Securing Our Future

Securing Our Future May 13, 2015

OK, I am going to do the unpardonable here. I am going to talk about politics for just a moment. It is, after all, election year. And elections are important because they have an impact on how our lives will be shaped during the coming years. I know, I know. We feel like we really don’t have much say in how our government runs and to an extent that’s true. But it is also true that if you don’t get out there and vote you have no voice whatsoever.

For those of us in the interfaith community, politics can work to our benefit when we have elected representatives who support religious tolerance and religious diversity. It doesn’t matter what the religious beliefs of the candidate are, where they go to religious services or even whether they practice any religion at all. What is important is that they acknowledge the right of other citizens to hold religious beliefs that are contrary to their own.

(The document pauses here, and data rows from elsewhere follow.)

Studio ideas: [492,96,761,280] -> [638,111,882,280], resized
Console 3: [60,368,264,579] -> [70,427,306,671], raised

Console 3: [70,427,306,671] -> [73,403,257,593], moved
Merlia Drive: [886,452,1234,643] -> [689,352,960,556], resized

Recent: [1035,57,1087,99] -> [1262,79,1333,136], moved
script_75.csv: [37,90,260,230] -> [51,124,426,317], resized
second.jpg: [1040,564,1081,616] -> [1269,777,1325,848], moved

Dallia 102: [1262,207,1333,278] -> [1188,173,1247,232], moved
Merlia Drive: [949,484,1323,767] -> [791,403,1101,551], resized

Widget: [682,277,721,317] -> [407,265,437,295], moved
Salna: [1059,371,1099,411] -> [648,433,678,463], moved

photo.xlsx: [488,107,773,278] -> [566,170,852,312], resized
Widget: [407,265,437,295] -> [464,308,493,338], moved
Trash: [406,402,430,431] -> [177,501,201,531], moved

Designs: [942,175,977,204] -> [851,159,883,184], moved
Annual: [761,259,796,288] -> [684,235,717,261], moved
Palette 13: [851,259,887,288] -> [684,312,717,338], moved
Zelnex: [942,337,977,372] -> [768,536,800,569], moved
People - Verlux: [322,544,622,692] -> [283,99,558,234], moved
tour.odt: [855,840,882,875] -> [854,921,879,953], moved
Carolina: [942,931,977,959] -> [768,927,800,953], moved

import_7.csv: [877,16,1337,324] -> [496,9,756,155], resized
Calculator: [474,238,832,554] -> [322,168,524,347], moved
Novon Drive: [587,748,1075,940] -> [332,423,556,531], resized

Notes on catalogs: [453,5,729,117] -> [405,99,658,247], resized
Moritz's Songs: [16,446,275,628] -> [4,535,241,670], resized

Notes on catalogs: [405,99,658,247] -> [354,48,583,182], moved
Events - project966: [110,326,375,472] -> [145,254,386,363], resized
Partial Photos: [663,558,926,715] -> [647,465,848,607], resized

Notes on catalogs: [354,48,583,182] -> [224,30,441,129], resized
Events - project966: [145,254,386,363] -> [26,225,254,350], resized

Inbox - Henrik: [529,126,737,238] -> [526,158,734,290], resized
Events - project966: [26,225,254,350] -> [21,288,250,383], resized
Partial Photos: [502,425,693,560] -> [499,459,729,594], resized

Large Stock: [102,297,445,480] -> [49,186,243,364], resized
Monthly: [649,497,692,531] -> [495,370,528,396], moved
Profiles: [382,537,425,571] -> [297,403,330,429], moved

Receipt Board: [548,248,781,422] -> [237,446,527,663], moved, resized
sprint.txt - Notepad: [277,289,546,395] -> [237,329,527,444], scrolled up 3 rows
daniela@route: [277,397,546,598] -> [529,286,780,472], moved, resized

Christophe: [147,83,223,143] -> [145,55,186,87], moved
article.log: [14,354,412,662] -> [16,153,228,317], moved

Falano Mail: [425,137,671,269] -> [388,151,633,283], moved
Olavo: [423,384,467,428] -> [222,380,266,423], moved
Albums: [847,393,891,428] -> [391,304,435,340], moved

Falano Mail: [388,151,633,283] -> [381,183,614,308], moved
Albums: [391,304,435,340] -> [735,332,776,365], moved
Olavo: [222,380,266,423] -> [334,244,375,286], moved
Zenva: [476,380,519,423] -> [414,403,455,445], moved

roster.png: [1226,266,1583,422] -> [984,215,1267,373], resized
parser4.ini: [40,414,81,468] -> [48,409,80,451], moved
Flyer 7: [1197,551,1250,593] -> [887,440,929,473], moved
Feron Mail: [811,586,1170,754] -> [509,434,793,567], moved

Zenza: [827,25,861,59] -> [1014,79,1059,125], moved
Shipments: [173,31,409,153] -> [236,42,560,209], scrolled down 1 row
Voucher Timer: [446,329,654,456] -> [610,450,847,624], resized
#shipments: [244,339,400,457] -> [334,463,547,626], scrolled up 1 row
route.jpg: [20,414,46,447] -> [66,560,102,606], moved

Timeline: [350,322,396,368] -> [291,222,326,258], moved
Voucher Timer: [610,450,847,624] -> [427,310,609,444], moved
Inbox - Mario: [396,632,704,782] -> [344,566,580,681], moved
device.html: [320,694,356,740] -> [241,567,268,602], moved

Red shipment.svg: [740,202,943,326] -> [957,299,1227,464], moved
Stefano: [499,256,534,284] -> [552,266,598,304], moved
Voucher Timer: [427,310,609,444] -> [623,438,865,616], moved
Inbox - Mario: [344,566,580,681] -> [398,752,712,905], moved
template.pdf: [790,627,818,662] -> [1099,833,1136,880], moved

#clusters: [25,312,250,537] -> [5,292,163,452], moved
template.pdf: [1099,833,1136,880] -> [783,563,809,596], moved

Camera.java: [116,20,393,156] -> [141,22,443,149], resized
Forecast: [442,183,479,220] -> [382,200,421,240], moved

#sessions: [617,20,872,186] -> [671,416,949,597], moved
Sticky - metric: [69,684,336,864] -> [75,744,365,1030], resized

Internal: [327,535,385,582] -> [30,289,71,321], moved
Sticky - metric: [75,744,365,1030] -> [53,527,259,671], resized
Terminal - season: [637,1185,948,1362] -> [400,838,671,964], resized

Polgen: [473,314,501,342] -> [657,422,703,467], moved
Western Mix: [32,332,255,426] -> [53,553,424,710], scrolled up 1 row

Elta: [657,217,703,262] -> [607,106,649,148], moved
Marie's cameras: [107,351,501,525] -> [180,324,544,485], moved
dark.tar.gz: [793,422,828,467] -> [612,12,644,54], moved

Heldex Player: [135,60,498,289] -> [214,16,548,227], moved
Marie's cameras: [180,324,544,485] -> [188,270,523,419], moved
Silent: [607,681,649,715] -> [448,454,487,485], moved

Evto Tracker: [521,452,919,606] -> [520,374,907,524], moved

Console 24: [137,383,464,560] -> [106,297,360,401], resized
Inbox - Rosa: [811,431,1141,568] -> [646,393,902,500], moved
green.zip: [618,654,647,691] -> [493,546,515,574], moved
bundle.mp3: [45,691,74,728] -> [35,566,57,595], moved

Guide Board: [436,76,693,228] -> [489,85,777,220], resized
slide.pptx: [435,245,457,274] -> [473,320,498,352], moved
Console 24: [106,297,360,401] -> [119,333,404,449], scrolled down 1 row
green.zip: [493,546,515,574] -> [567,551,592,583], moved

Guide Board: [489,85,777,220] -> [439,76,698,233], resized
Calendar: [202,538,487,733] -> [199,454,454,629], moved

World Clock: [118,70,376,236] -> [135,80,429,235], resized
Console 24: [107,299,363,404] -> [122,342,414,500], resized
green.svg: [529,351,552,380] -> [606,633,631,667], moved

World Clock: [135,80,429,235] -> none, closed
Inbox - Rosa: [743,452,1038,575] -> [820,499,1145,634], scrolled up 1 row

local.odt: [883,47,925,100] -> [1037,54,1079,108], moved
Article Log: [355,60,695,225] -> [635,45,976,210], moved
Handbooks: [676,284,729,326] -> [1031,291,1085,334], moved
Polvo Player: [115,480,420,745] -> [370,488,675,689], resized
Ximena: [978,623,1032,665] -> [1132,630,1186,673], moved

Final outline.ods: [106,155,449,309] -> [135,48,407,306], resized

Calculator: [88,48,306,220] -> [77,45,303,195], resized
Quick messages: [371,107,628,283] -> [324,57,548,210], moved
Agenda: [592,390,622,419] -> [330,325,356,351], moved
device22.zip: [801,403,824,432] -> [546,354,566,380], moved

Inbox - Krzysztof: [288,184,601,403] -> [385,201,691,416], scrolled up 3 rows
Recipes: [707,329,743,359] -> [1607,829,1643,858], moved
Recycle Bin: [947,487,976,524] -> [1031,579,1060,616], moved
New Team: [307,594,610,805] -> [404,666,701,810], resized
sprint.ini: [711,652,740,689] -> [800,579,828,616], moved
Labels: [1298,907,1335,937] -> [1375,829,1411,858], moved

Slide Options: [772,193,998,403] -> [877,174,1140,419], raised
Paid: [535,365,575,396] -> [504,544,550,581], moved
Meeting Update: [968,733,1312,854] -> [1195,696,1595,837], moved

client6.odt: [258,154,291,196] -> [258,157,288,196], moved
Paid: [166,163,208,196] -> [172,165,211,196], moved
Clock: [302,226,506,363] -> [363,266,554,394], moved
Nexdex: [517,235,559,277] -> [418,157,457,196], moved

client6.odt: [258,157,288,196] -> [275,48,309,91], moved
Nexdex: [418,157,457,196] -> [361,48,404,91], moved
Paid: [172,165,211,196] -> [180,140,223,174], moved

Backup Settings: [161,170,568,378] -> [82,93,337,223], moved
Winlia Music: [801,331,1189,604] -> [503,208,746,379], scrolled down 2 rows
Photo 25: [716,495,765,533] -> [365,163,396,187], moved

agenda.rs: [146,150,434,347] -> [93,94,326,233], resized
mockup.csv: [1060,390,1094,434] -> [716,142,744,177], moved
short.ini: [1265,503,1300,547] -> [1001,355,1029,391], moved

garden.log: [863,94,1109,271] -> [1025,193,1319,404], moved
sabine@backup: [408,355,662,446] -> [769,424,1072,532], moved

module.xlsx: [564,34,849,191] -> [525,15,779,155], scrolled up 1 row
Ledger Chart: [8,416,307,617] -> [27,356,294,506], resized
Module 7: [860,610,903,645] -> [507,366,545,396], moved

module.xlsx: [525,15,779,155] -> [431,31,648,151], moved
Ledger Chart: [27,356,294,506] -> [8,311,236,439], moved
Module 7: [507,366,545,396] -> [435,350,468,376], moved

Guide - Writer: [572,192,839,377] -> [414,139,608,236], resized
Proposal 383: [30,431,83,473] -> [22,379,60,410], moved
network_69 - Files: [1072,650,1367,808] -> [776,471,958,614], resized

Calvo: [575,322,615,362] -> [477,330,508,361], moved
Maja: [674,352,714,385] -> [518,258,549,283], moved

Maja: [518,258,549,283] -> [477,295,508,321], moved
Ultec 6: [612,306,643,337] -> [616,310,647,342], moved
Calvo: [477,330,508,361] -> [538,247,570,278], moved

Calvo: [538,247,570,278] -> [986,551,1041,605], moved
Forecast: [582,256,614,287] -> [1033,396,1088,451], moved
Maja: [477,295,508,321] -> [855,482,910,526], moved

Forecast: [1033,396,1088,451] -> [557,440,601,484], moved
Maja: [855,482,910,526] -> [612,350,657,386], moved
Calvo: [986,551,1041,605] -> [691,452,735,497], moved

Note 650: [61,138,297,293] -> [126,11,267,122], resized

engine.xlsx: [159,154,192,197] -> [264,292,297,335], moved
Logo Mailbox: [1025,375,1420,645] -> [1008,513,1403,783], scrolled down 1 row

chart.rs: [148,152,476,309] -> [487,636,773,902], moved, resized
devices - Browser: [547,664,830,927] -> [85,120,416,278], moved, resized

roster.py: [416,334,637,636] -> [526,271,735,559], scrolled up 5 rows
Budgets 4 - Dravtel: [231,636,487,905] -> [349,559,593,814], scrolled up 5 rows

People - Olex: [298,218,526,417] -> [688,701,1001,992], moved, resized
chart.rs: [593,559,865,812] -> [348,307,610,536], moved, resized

Image courtesy of Shutterstock.
Image courtesy of Shutterstock.

On the other hand, there are some candidates who use their religious beliefs as the basis for what they want to see happen in this country to the exclusion of those who hold to other spiritual paths. They make a point of showing just how religious they are and condemning as somehow un-American and degenerate others are who don’t share their narrow views of both religion and morality. One can hear them every night on the news trumpeting that religious diversity will be the downfall of this country. There is no room in America for those who hold different beliefs.

As a Pagan and someone who works within the interfaith community I become worried that apathy and an unwillingness to look at where our current political landscape is leading us will bring about the very sort of theocratic ghetto that we abhore in other countries. While frustration over the state of our government can lead us to want to avoid anything that smacks of politics I believe that we would be foolish in the extreme to do so. This is not the time to pretend that we are ostriches with our heads in the sand and ignore what the outcome of our indifference might be.

I am not telling anyone how to vote, but am asking that you do vote. But vote with your head. Listen to what the candidates are saying. Pay attention to the news. Get out there and speak up at town meetings if you will. But please, please, please….vote! If we remain silent in the face of religious discrimination then we have only ourselves to blame for the outcome.

Look at the picture above. Is it sunrise on a new day, or is it sunset of a dream of a society in which diversity and religious tolerance are the norm?